Meetings planned on density mapping
The Daily Inter Lake
The Flathead County commissioners told planning officials to take a proposal to the public on calculating the best housing densities on unzoned land.
Although no formal vote was taken Monday, all three commissioners individually said that the county's planning department and Planning Board should hold public meetings in April to get feedback on the plan.
Then planning officials are to return to the commissioners in May to provide that feedback.
A schedule for those public sessions -possibly six -has not been set yet.
The concept is called a Development Predictability Map.
Its purpose is to map out the most ideal densities for the county's unzoned land, without zoning's regulatory clout.
The concept is strictly for the county's unzoned land, which is about two-thirds of its private lands.
The idea is to lock down some factors and figures that developers and county planners can use to predict an ideal density of houses per acre on unzoned land.
The draft plan covers only proposed densities.
The plan cannot enforce those formulaic densities but developers would be required to consider those densities and come up with valid reasons not to comply with them.
The plan - using computer-generated density maps - would not be used for other subdivision-related decisions such as land uses, setbacks, building heights and other factors.

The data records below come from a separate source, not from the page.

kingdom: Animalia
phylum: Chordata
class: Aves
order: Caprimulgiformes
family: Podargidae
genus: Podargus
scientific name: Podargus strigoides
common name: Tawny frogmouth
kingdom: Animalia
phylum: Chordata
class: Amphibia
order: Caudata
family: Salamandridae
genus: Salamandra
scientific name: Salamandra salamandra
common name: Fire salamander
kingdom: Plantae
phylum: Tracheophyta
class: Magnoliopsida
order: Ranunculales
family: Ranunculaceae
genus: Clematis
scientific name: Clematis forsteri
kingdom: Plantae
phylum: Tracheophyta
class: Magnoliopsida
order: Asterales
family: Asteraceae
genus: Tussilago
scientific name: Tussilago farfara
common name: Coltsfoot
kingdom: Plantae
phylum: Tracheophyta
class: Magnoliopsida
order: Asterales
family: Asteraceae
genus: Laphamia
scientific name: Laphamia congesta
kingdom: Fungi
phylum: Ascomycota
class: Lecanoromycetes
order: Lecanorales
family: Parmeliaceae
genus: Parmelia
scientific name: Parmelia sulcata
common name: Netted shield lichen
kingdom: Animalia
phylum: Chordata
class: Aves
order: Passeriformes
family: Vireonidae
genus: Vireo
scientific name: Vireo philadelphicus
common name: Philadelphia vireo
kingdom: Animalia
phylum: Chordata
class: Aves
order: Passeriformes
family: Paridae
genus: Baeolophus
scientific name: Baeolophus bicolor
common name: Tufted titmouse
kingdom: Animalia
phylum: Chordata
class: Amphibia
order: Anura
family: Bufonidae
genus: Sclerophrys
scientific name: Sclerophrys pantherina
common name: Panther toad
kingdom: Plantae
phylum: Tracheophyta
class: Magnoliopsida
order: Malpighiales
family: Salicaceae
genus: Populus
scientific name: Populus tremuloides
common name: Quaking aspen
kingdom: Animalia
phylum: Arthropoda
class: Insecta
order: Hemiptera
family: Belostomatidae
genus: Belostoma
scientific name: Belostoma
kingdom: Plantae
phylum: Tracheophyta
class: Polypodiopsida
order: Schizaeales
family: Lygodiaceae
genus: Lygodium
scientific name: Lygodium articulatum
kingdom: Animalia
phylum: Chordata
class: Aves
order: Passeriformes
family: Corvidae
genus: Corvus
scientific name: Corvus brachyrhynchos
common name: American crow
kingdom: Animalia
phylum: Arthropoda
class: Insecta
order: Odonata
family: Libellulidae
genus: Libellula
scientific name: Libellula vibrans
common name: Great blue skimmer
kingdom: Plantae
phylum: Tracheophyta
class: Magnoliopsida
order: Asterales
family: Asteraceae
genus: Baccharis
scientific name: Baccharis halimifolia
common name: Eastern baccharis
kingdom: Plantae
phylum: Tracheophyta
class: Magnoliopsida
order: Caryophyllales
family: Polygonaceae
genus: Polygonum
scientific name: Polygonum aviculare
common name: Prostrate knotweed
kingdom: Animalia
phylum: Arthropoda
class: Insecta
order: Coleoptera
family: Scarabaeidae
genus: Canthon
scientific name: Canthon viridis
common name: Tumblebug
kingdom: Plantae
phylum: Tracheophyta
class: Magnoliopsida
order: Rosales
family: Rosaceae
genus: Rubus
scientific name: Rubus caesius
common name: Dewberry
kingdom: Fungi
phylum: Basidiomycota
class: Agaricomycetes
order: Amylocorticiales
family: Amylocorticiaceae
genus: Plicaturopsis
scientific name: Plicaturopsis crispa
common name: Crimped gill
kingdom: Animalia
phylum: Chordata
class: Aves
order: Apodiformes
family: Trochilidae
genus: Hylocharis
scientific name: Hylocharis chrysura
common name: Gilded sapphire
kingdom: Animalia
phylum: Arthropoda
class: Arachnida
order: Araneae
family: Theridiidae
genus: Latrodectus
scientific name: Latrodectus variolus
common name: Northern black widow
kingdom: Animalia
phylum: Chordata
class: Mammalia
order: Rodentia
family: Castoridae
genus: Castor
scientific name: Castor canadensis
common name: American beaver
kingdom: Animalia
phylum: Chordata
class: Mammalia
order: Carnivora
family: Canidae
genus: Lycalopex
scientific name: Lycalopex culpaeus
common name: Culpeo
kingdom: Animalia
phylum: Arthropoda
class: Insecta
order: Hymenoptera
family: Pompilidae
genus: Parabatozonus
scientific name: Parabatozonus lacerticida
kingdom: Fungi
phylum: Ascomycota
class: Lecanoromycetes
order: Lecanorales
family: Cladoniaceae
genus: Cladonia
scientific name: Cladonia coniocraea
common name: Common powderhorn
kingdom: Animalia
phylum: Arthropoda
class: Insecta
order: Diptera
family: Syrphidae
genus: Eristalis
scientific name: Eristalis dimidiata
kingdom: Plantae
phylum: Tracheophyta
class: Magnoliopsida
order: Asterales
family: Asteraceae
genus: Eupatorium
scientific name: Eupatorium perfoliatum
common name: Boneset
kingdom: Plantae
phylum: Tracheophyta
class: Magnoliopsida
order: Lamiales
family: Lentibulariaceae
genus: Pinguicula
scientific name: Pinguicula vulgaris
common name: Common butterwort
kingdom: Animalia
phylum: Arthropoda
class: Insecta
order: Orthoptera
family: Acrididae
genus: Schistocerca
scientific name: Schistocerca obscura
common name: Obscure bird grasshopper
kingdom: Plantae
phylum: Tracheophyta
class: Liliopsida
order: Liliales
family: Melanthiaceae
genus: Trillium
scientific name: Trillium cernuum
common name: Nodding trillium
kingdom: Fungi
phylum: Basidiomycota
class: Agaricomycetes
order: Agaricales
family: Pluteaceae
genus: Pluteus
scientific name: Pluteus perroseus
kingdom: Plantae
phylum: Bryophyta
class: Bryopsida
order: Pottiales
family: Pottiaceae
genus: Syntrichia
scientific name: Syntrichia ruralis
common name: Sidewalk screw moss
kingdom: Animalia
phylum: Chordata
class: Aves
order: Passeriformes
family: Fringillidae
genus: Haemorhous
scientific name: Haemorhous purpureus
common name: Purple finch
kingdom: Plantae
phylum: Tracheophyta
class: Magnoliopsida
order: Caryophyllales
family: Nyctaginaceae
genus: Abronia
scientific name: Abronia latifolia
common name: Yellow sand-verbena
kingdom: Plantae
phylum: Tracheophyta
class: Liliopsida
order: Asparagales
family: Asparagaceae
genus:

The sought-after feedback includes whether a Development Predictability Map approach is desirable, what factors should be used to determine an ideal density for an area, and what the actual numbers should be to choose one ideal density over another.
A basic thread throughout the proposed Development Predictability Map is measuring the times it takes to drive from specific basic services to a new house or new group of houses in an unzoned area.
The Planning Board committee suggested that the following factors be considered:
n Fire-station locations and response times for fire trucks to reach a burning house over back roads.
n The time and distance that a home or homes are from basic commercial services such as gas and food.
n Is a development on a 100-year flood plain?
n What type of roads connect a group of homes to other services?
n Driving distances and times to schools.
Planning officials said this list could be expanded, trimmed or otherwise changed after receiving public feedback.